Macintosh`ta bir nevi virüs taşımaktadır. Bunun içinde de dijital kelepçeler bulunmaktadır. Apple kullanıcılarını kötü güncellemeleri yüklemeye zorlamaktadır. Apple uygulamaların yüklenmesinde de güç sahibidir. Kullanıcılar istedikleri programları yükleyemiyorlar bile. İnsanlar bir yolunu buluyorlar; hapisten kaçmak diyorlar. Bu ürünler hapishane gibi. Apple aktif olarak bunlarla mücadele ediyor. Kullanıcı kısmen özgürleşmişse bazı kullanılamayan özellikler ortaya çıkıyor. Burada da bir arka kapı var. Apple yüklenmiş uygulamayı uzaktan zorla silebiliyor. Adobe bazı programları yüklemeye izin veriyor, kullanıcılardan para istemiyor. Adobe Flash Player kullanmaya başladıysanız silin."

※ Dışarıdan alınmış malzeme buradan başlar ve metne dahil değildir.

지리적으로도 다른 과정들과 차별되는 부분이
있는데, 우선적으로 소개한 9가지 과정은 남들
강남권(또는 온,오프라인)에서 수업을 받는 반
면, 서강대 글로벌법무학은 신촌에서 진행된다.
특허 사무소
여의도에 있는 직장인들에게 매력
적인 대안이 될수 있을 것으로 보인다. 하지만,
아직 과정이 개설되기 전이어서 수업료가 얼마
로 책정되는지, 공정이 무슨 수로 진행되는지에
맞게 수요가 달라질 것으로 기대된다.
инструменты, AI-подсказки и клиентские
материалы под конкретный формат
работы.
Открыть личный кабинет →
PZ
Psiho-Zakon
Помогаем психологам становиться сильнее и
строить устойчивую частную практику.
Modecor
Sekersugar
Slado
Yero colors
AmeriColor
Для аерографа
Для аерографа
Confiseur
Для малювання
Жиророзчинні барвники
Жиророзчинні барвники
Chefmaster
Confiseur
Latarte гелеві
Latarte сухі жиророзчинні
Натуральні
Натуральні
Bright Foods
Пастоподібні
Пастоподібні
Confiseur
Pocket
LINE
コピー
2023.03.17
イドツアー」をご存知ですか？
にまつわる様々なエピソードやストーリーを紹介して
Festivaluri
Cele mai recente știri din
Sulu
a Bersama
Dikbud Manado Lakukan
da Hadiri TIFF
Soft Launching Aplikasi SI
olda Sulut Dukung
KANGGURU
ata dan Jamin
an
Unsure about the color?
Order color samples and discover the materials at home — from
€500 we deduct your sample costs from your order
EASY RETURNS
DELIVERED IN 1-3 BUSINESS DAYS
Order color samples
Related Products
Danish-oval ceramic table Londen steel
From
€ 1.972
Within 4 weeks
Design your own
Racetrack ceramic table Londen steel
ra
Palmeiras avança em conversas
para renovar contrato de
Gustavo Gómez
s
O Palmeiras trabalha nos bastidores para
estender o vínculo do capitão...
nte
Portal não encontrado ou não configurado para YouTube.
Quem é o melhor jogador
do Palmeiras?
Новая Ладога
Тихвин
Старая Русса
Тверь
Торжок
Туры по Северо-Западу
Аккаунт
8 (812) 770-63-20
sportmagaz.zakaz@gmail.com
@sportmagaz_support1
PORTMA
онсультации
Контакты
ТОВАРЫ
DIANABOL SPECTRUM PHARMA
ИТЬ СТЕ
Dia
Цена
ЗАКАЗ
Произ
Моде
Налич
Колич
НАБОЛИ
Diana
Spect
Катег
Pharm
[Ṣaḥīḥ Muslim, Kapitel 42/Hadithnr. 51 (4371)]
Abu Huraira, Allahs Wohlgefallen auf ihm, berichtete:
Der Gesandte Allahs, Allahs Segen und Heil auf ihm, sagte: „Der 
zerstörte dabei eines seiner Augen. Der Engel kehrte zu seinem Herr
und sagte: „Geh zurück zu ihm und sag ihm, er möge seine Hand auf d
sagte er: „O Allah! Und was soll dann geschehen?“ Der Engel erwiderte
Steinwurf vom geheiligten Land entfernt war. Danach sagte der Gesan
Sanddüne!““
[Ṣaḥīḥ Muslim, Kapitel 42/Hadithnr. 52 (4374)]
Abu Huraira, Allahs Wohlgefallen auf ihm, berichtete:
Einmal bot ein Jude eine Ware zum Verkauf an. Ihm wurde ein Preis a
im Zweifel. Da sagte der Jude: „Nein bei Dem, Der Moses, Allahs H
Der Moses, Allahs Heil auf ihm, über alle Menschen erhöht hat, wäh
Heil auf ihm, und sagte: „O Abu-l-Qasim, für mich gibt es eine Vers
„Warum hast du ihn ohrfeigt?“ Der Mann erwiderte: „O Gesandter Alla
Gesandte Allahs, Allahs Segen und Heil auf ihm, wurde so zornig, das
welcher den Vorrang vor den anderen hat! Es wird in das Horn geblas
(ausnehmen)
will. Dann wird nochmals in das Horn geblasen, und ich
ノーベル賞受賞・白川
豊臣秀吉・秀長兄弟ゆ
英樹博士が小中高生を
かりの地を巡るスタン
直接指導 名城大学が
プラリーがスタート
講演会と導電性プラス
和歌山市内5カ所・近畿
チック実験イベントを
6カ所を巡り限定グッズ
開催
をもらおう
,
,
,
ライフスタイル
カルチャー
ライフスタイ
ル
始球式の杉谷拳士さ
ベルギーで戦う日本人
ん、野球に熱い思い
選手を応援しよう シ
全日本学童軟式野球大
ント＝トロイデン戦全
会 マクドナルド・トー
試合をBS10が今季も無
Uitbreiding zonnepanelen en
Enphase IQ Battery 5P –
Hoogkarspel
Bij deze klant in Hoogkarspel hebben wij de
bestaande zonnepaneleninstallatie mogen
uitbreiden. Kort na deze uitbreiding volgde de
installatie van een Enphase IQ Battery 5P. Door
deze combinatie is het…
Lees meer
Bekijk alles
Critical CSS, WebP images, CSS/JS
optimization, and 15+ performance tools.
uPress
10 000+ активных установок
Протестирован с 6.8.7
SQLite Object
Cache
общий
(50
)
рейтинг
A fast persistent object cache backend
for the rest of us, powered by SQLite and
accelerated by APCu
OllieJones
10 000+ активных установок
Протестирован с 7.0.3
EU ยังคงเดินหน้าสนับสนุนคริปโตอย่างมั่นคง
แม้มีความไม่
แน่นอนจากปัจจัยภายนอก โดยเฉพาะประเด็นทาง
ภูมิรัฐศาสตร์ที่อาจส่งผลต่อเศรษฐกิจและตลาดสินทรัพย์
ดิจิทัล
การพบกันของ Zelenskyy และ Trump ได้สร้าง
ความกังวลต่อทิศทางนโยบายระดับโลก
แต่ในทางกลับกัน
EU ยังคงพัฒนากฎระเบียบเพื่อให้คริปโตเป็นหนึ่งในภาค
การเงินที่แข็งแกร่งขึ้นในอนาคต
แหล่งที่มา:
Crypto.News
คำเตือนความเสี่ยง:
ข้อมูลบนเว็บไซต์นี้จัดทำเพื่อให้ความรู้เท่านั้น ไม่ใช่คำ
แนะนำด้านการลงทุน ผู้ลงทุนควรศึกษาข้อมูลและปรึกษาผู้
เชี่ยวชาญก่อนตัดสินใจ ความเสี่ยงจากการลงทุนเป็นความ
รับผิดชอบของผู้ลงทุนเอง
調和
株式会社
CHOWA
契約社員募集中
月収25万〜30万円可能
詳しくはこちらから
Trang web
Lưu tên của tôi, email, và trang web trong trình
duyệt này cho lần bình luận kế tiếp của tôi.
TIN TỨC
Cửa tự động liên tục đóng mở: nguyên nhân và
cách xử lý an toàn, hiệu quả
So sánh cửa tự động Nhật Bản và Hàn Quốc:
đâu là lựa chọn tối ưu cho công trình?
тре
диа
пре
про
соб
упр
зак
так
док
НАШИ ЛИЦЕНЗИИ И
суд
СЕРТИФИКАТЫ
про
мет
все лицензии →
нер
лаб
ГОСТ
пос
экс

Richard Stallman, özgür yazılım fikrinin nasıl ortaya çıktığını ve yaygınlaştığını anlattığı sunumunun ardından salondaki katılımcıların sorduğu soruları yanıtladı. Sunumun ardından EMO Ankara Şubesi Yönetim Kurulu tarafından Richard Stallman`a hediye verildi ve katılımcılarla hatıra fotoğrafının çekilmesi ile etkinlik sona erdi.